Tuttavia le composizioni non annoiano, quando meno te lo aspetti si ha un cambio di ritmo, un rallentamento, o il piano che entra in scena, o ancora le chitarre che irrompono ed il cantato che si anima, è un dolce strazio, come un'amante che ti solletichi a poco a poco sino allo sfinimento.

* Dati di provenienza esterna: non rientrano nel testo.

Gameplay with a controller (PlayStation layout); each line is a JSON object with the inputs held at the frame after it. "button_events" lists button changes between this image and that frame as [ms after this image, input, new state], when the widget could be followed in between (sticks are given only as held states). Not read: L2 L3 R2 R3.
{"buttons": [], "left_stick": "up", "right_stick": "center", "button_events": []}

L'apice del lavoro è racchiuso in mezzo al disco, con Apocalyptic Visions (part II) e soprattutto Anxiety (di cui esiste un video estremamente casalingo ma realmente inquietante che potete vedere sulla videocassetta Beauty in Darkness, edita nel 1996 dalla Nuclear Blast), ricettacolo delle emozioni inquietanti dell'album, brano che riesce ad instillare un'incredibile senso di disagio e precarietà nell'alternanza di momenti malsani, con il cantato di Kotas che sia adatta ai vari passaggi, ed un'alienata voce femminile in sottofondo.
Non so perché ma quest'album mi porta alla mente il misticismo ed i segreti gotici di una città unica come Praga, e non importa se i Cemetery Of Screams sono provengano dalla Polonia: Praga viene richiamata da sottili associazioni mentali quale simbolo gotico dell'inquietudine e del fascino magico dell'est Europa.